MAN: Dog, due to a series of circumstances too complex to relate in this brief space, you are now the PRESIDENT! Holy cow!

DOG: I AM A GOOD DOG

MAN: yes you ARE

PANEL TWO: President Dog is in the White House. He is now wearing a suit. One of his advisors enters.

ADVISOR: Sir, the economic forecast is dire!
PRESIDENT DOG: CREATE TENNIS BALL AND CHEW TOY SUBSIDIES IMMEDIATELY!
ADVISOR: that totally fixed it! Great job!

PANEL THREE: President Dog at the head of a meeting.
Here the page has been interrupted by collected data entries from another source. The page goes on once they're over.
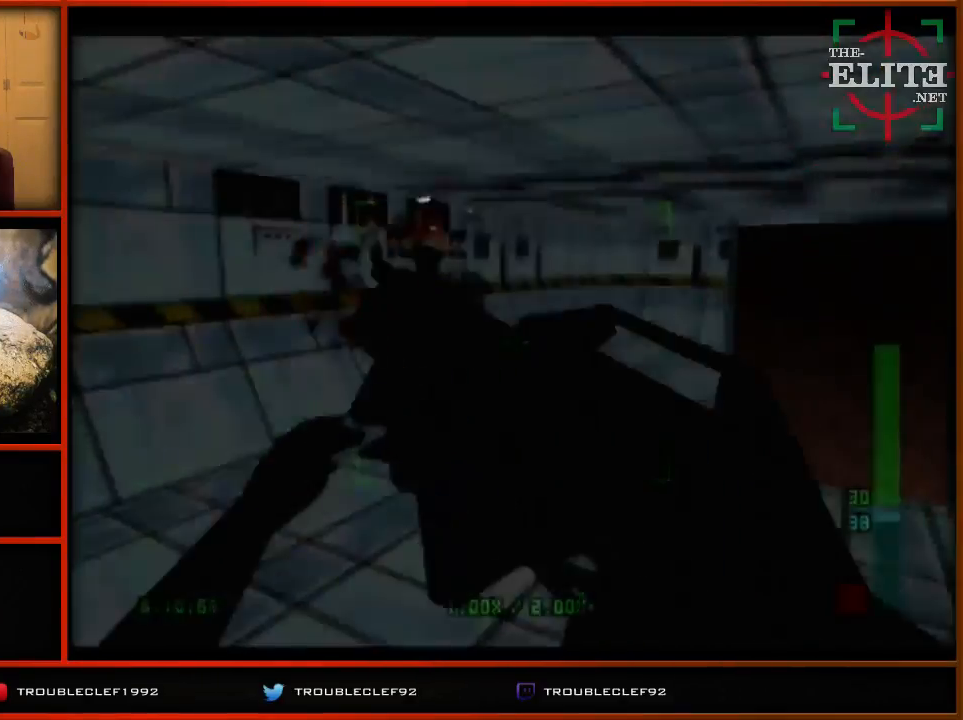
{"buttons": [], "left_stick": "center", "events": []}
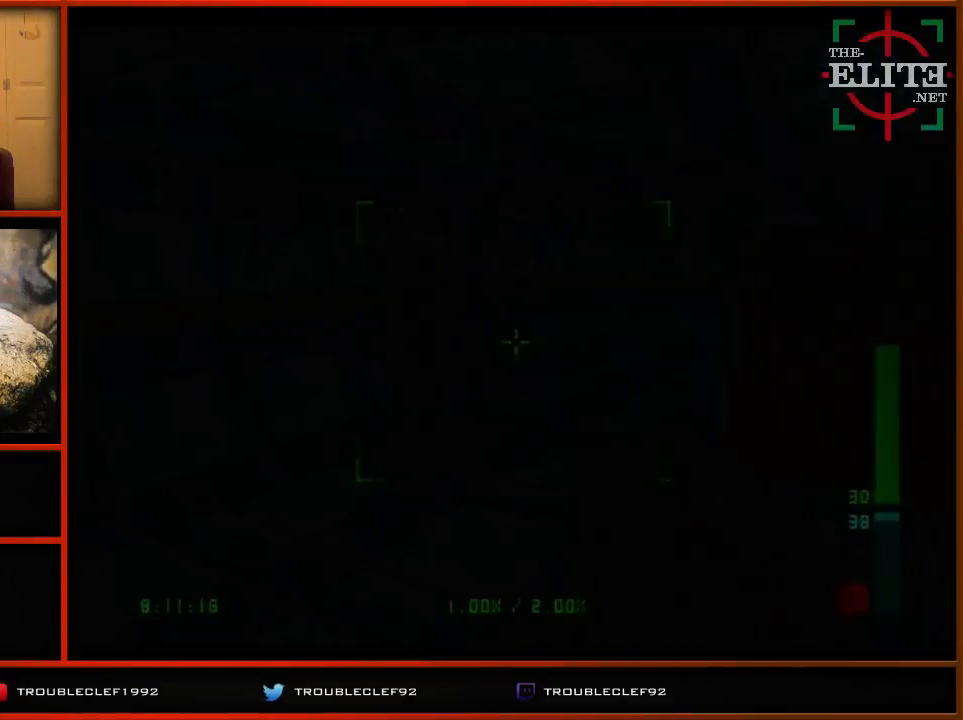
{"buttons": [], "left_stick": "right", "events": [[400, "left_stick", "right"]]}
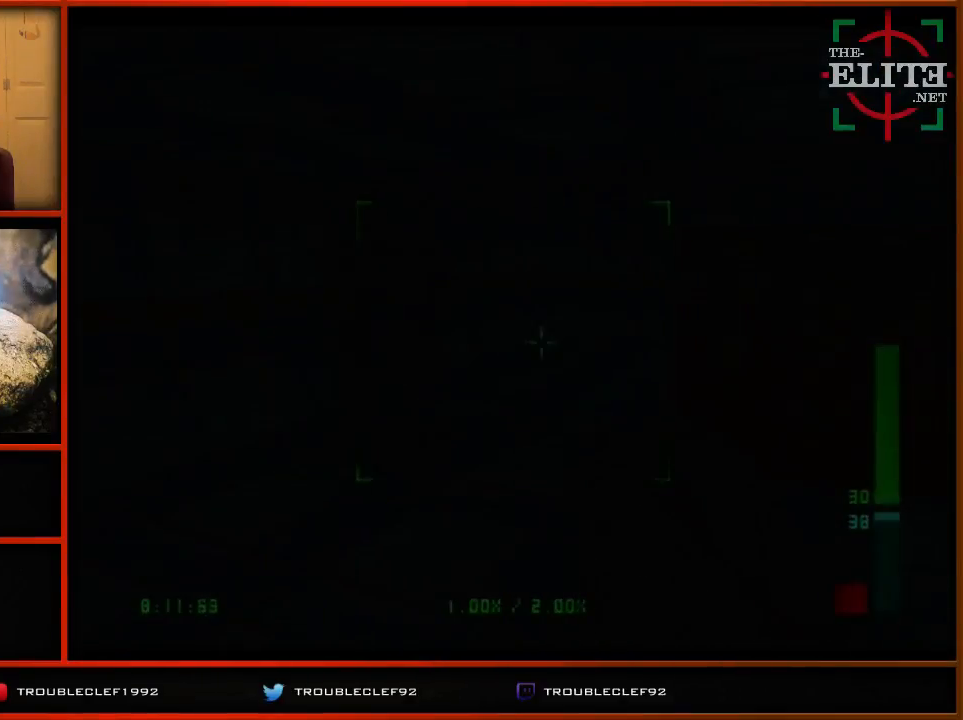
{"buttons": ["C_UP"], "left_stick": "right", "events": [[500, "C_UP", "down"]]}
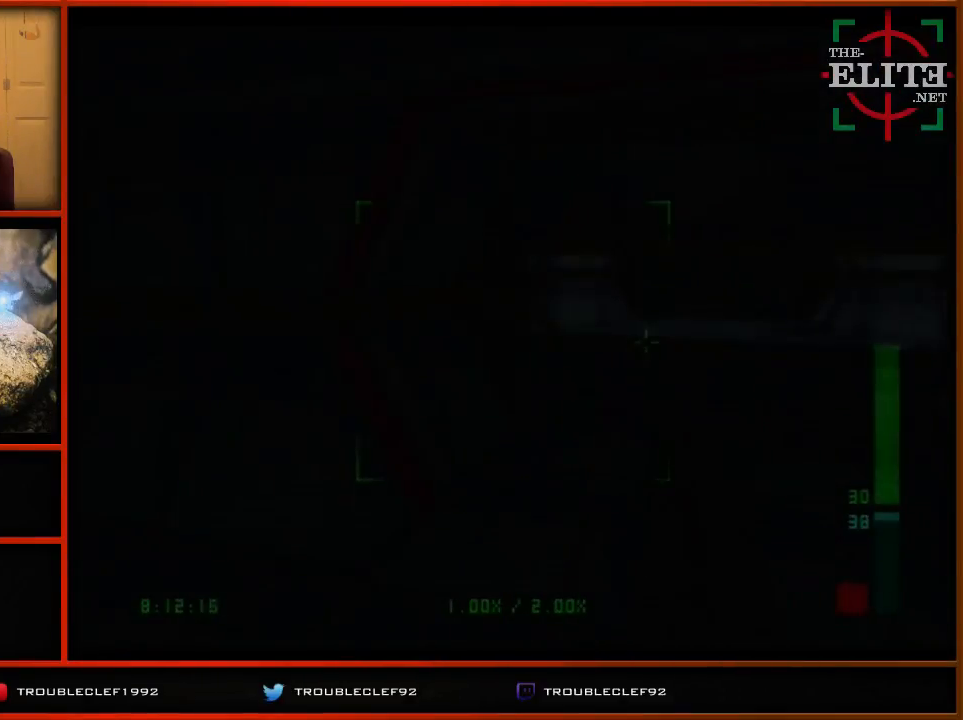
{"buttons": ["C_UP"], "left_stick": "left", "events": [[133, "left_stick", "center"], [400, "left_stick", "left"]]}
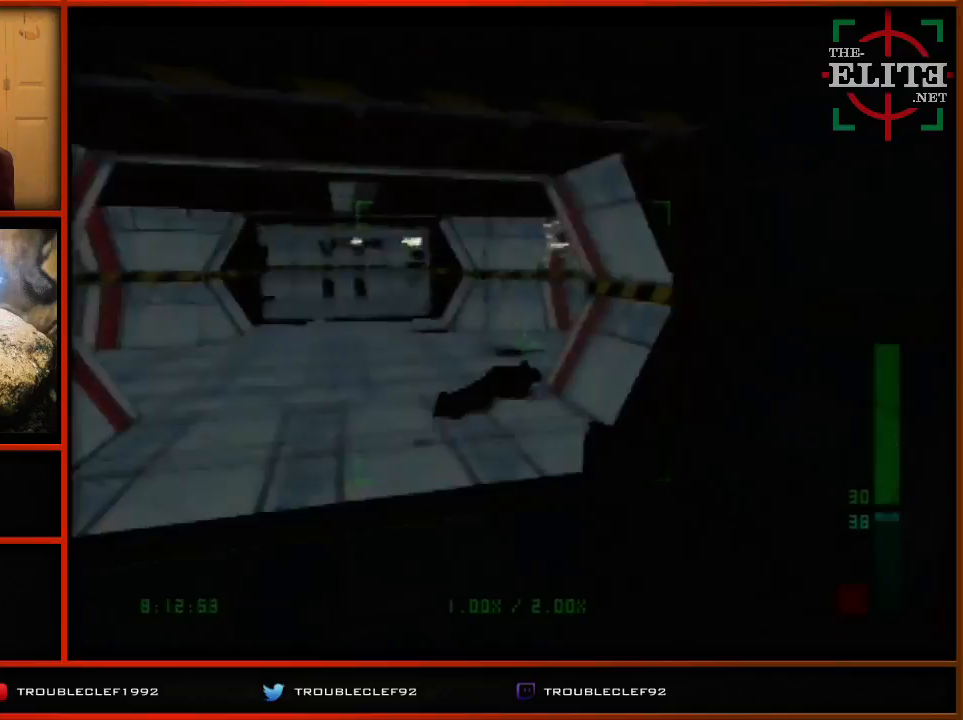
{"buttons": ["C_LEFT", "C_UP"], "left_stick": "right", "events": [[100, "left_stick", "center"], [367, "left_stick", "right"], [400, "C_LEFT", "down"]]}
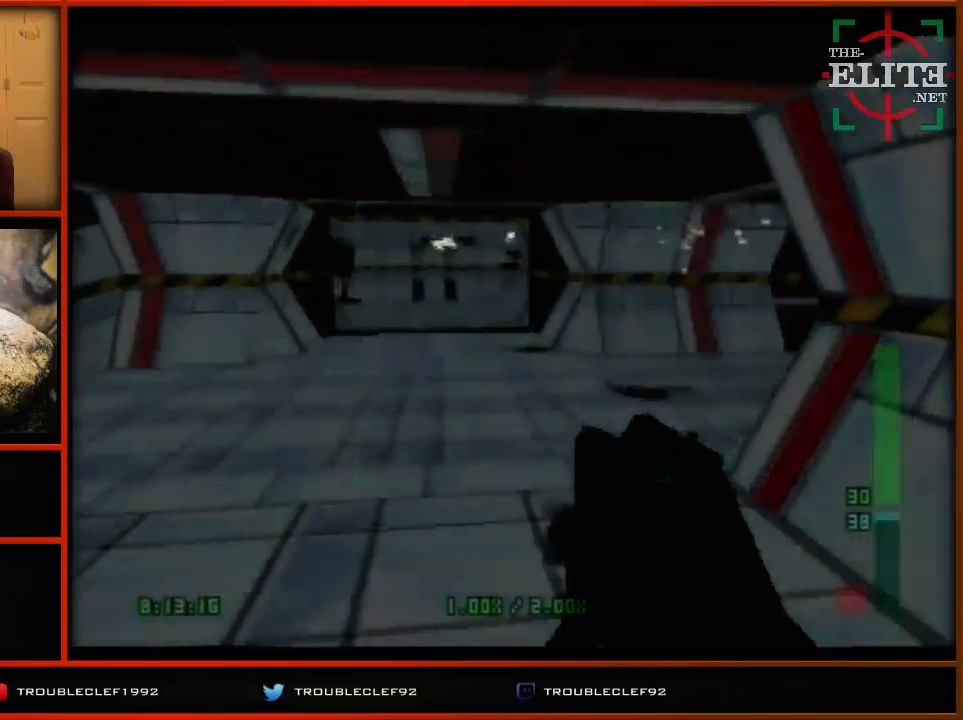
{"buttons": ["C_UP"], "left_stick": "right", "events": [[300, "left_stick", "center"], [500, "C_LEFT", "up"], [500, "left_stick", "right"]]}
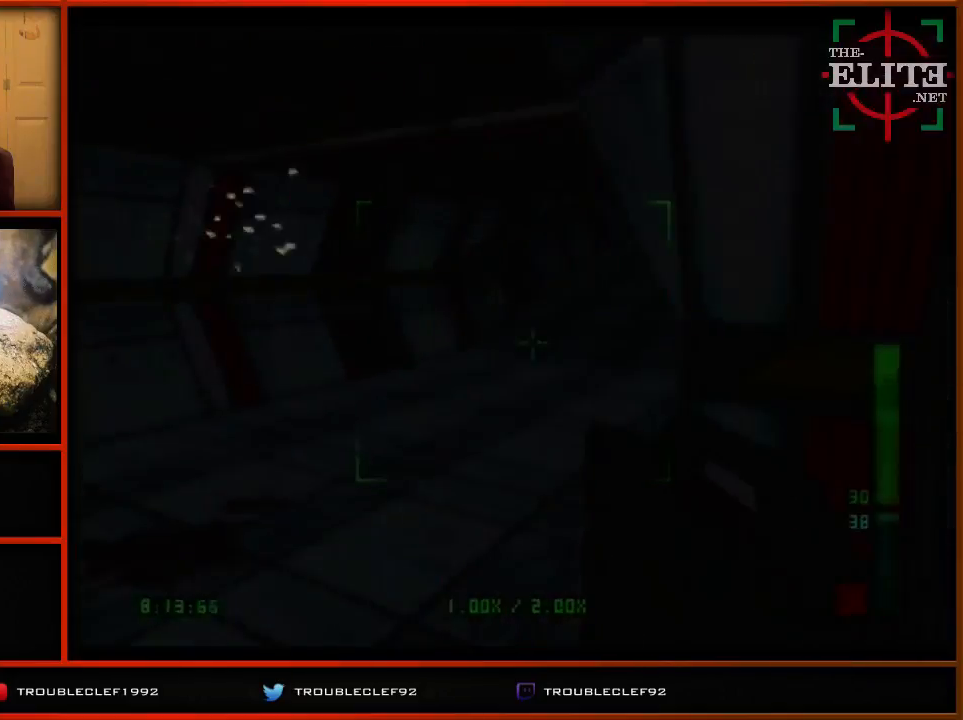
{"buttons": ["C_UP"], "left_stick": "right", "events": [[200, "left_stick", "center"], [367, "left_stick", "right"]]}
ADVISOR 2: So the bill would cut wildlife preservation earmarks by--
PRESIDENT DOG: ANIMALS LIVE IN THE FOREST
PRESIDENT DOG: I LIKE TO CHASE ANIMALS
ADVISOR 2: Excellent point, sir!

PANEL FOUR: President Dog is getting his belly rubbed by Vice-President Nice Lady -- but it's a dream!

NICE LADY: you ushered in a glorious everlasting utopia! Good boy! Good boy!

PANEL FIVE: We see the dream bubble pop as Dog wakes up.

PANEL SIX: Dog and Cat have breakfast at their food bowls.

DOG: I had the most wonderfulest dream last night!

CAT: oh yeah?

PANEL SIX: Close on cat, smiling.

CAT: me too...

PANEL SEVEN: Cat's dream: Cat sits at a windowsill, carefully aiming his rifle at President Dog.